Intanto, i problemi per le Olimpiadi Invernali 2026 proseguono sul fronte dei cantieri. Oltre a quelli già accumulati sul fronte del rifacimento dell’impianto da bob di Cortina per la “modica” spesa di 125 milioni di euro oltre ad Iva, su cui pende il rischio più che probabile che il cantiere non chiuda nei tempi fissati dal Cio, che sta già predisponendo il piano “B” spostando le gare da Cortina alla svizzera St. Moritz, ora si aggiungono anche i trampolini di salto di Predazzo in Trentino. L’impianto della Val di Fiemme, già utilizzato in altri eventi mondiali, è praticamente fermo, nonostante che il raggruppamento d’imprese vincitrice dell’appalto aggiudicato a metà luglio 2023 avesse aperto tempestivamente i cantieri. Il problema è che da luglio 2023 ad oggi, 10 mesi dopo, la Provincia di Trento che è titolare dell’affidamento non ha ancora provveduto a consegnare ufficialmente i lavori, tanto che l’impresa, dopo avere anticipato parte dei costi, ora ha rallentato decisamente i lavori, sia per una questione di liquidità che, soprattutto, per le responsabilità giuridiche di un lavoro da 15 milioni di euro.
Anche se da parte dei vertici della Provincia di Trento si tende a tranquillizzare, da parte del mondo sportivo l’allarme rosso è già scattato perché i trampolini non saranno disponibili per ospitare l’importante test preolimpico in calendario per l’11 e 12 gennaio 2025. Salteranno così le gare di Coppa del Mondo, fondamentali per la verifica funzionale delle strutture, rimandando tutto al Grand Prix 2025.
Anche in Trentino si è assistito all’esplosione dei costi delle Olimpiadi invernali 2026 e dei “mezzucci” già visti a Cortina. Il dossier di candidatura olimpica con cui Milano-Cortina nel 2019 ha vinto la sfida per l’impianto di Predazzo parlava di una spesa minima di 1,5 milioni di euro per adeguamenti ad una struttura realizzata nel 1989 e ristrutturata nel 2012, oltre a 8,8 milioni di euro per lavori temporanei. Peccato che da un totale di 11 milioni la spesa effettiva ad oggi sia lievitata di quattro volte a 44 milioni di euro per via dell’aumento dei costi di costruzione causata dalla spinta speculativa impressa dai Superbonus edili.
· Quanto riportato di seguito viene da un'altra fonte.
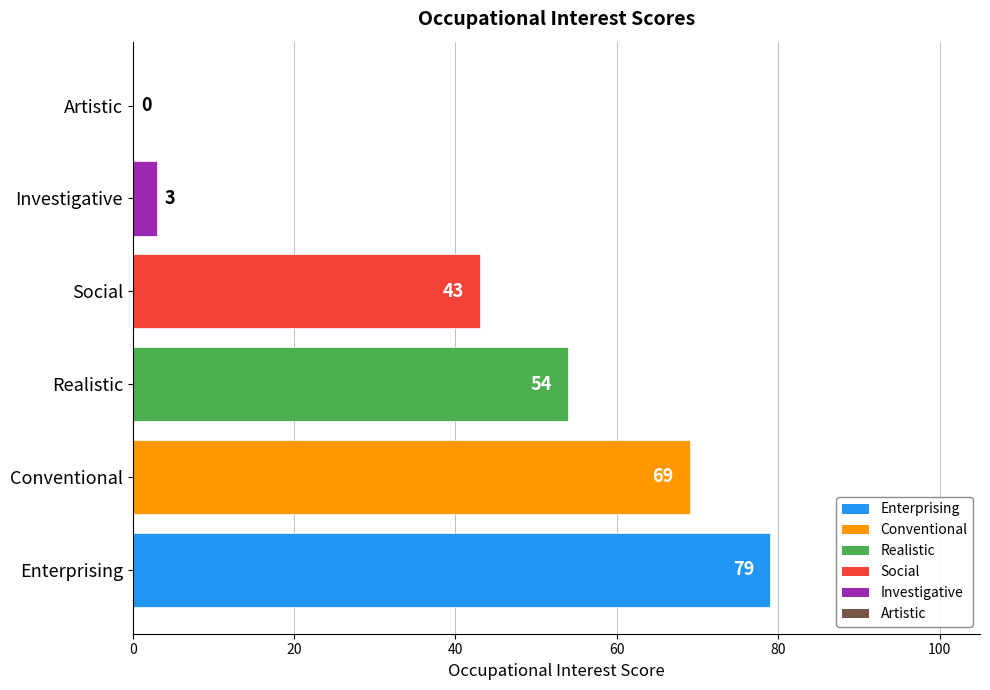

What is the average value?

41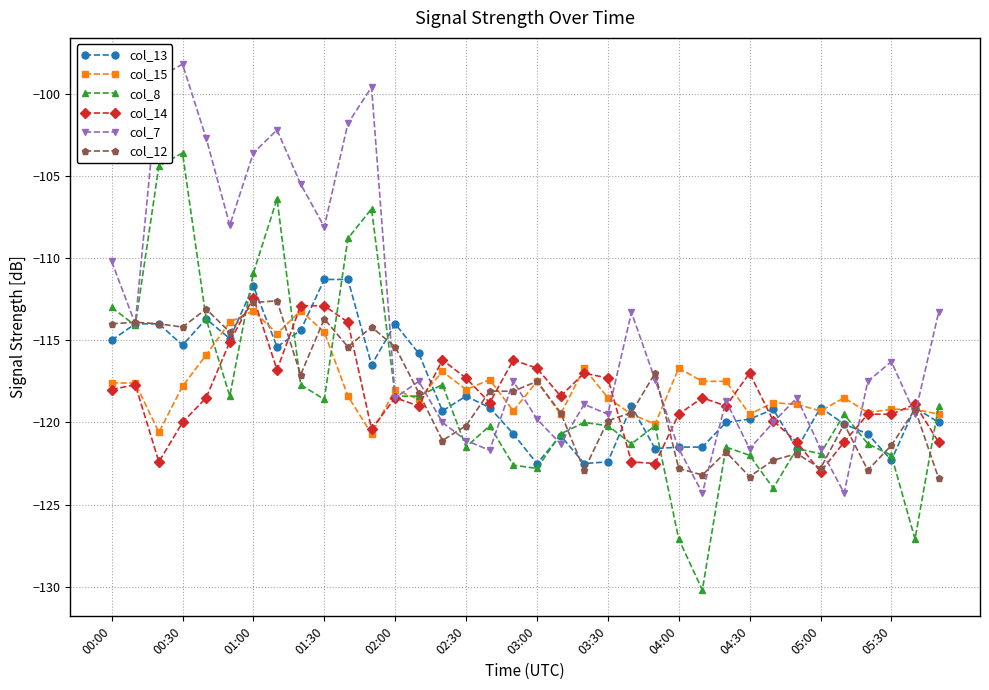

True or false: col_15 has more than 0 interior local peaks.

True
Intanto, un impianto che avrebbe dovuto essere riqualificato in soli sei mesi, si è trasformato in un mega appalto diviso in tre lotti per i trampolini, sale atleti, torre dei giudici, sala stampa e tribune per gli spettatori. Il primo lotto (2,6 milioni di euro) prevedeva 19 mesi di lavori, da ottobre 2022 ad aprile 2024. Il secondo (30,2 milioni) 13 mesi, da novembre 2023 a ottobre 2024. Il terzo (8,6 milioni) quattro mesi di lavoro, da agosto a novembre 2024. In totale, 41,5 milioni di euro, però cresciuti in corso d’opera verso i 45 milioni di euro.
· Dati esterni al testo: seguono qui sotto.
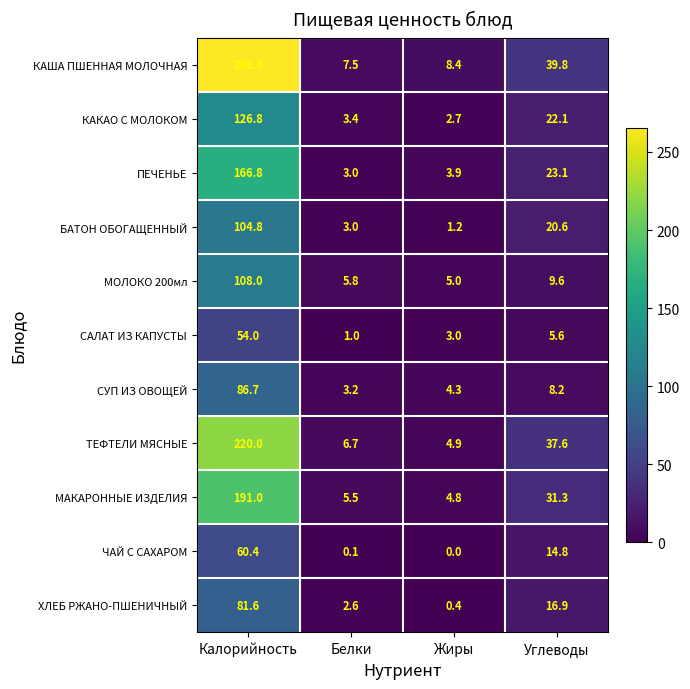

What is the maximum value shown in the chart?

265.4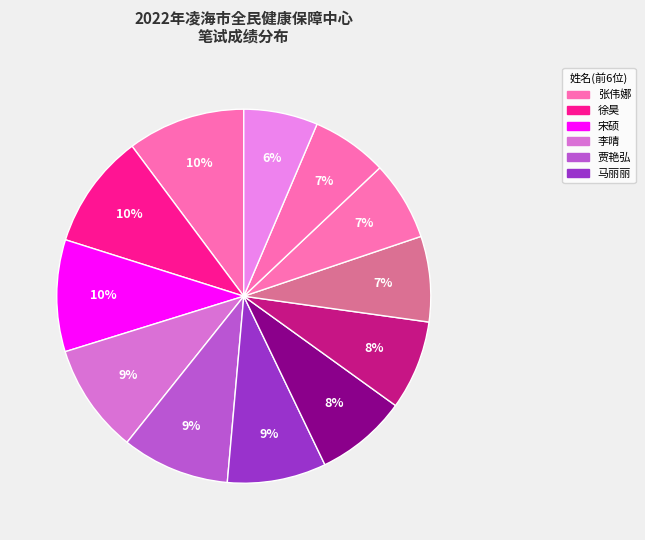

How many segments does this pie chart have?

12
Se anche Predazzo è incappata nei ritardi di cantiere, alla fine almeno il nuovo impianto sarà realizzato per le Olimpiadi, mentre crescono di giorno in giorno i dubbi per il rispetto della consegna dell’impianto di Cortina entro marzo 2025 da parte dell’impresa Pizzarotti, data ultima per la pre omologazione da parte della Fis e del Cio.